Ao longo dos seus 32 anos de existência, o jornal ‘O Correio da Linha’ tem alimentado sempre o propósito de divulgar e apoiar as associações de cariz social, cultural e desportivo da Amadora, Cascais, Oeiras e Sintra. Nestes dias especiais, dominados pelas medidas excepcionais decretadas devido à pandemia COVID-19, continuamos a disponibilizar as nossas páginas junto das instituições que marcam a diferença nestes quatro concelhos. Temos vindo a enviar questionários a várias associações para, através das suas respostas, exporem aqui os problemas e dificuldades que enfrentam. Hoje, é a vez da Associação de Surdos da Linha de Cascais (ASLC).
Jornal ‘O Correio da Linha’ (CL) – Que tipo de serviços presta a vossa Associação?

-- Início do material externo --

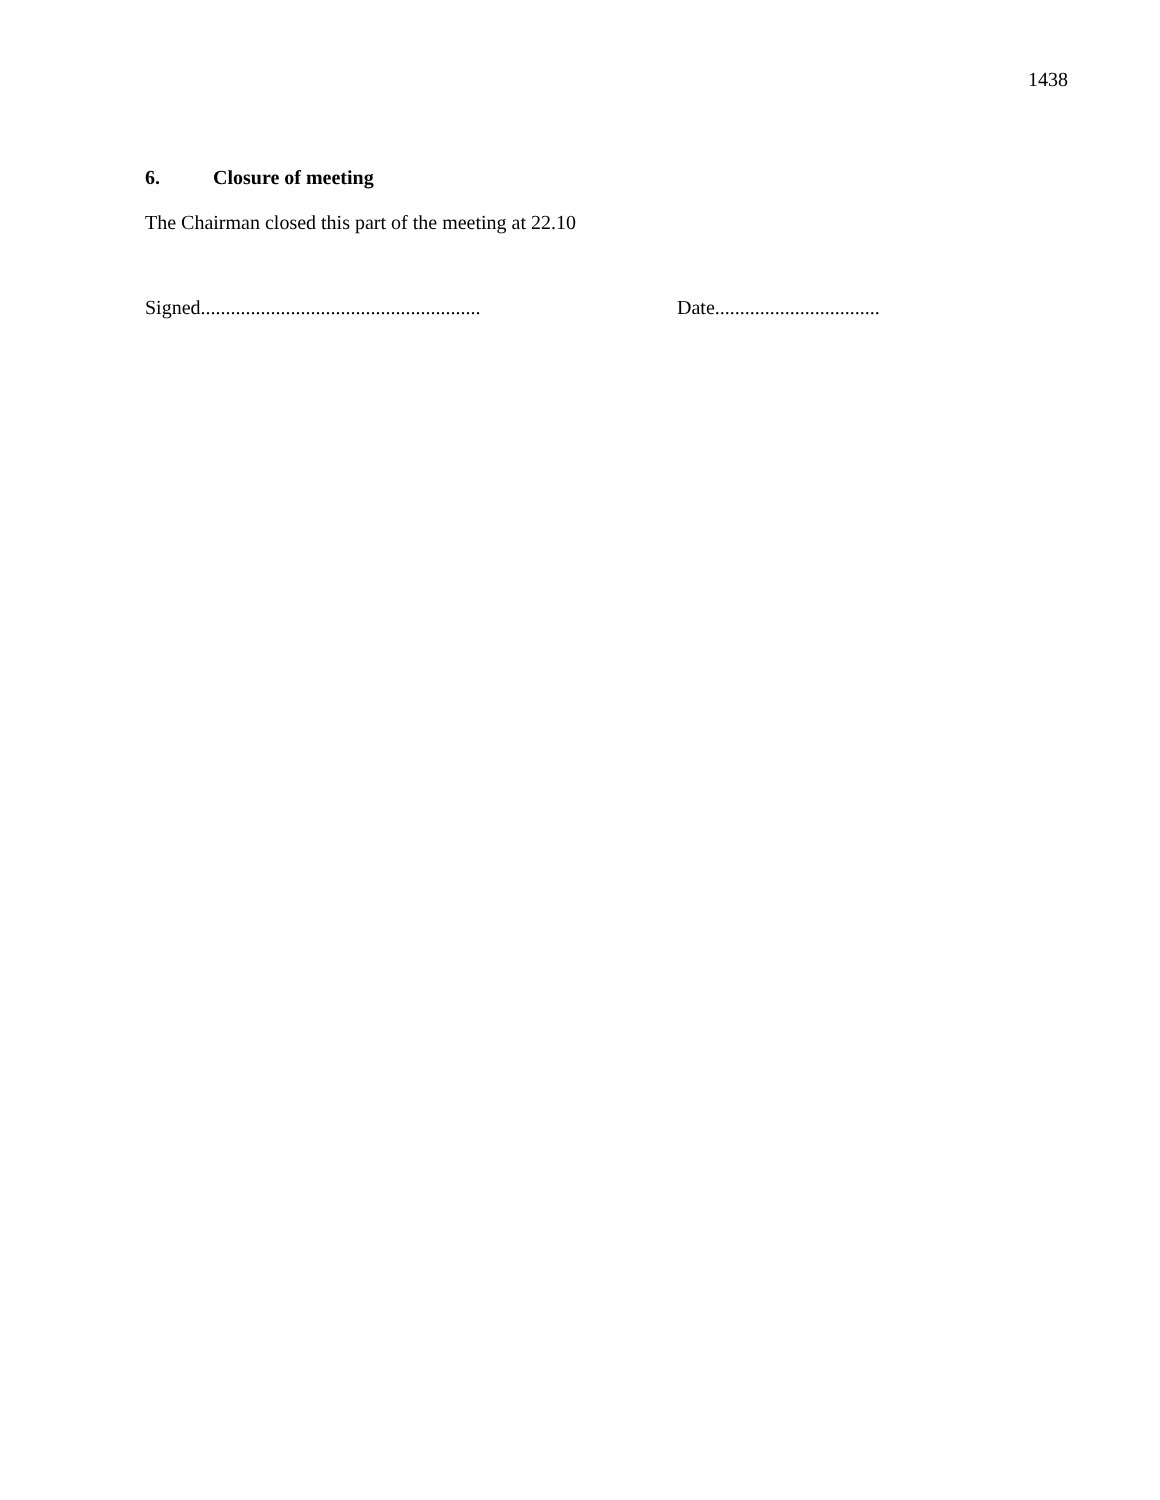1438
6. Closure of meeting
The Chairman closed this part of the meeting at 22.10
Signed........................................................
Date.................................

Carlos Martins, Presidente da ASLC (CM)– A nossa Associação proporciona actividades, essencialmente, culturais, desportivas e formativas, entre as pessoas surdas do concelho ou fora dele, mas onde igualmente podem participar os ouvintes. Temos também o ensino da Língua Gestual Portuguesa, através de cursos ministrados por um professor surdo e, evidentemente, licenciado em Língua Gestual Portuguesa. Fazemos ainda muitos convívios, para que a comunidade possa estar em pleno, usando a sua língua, a gestual.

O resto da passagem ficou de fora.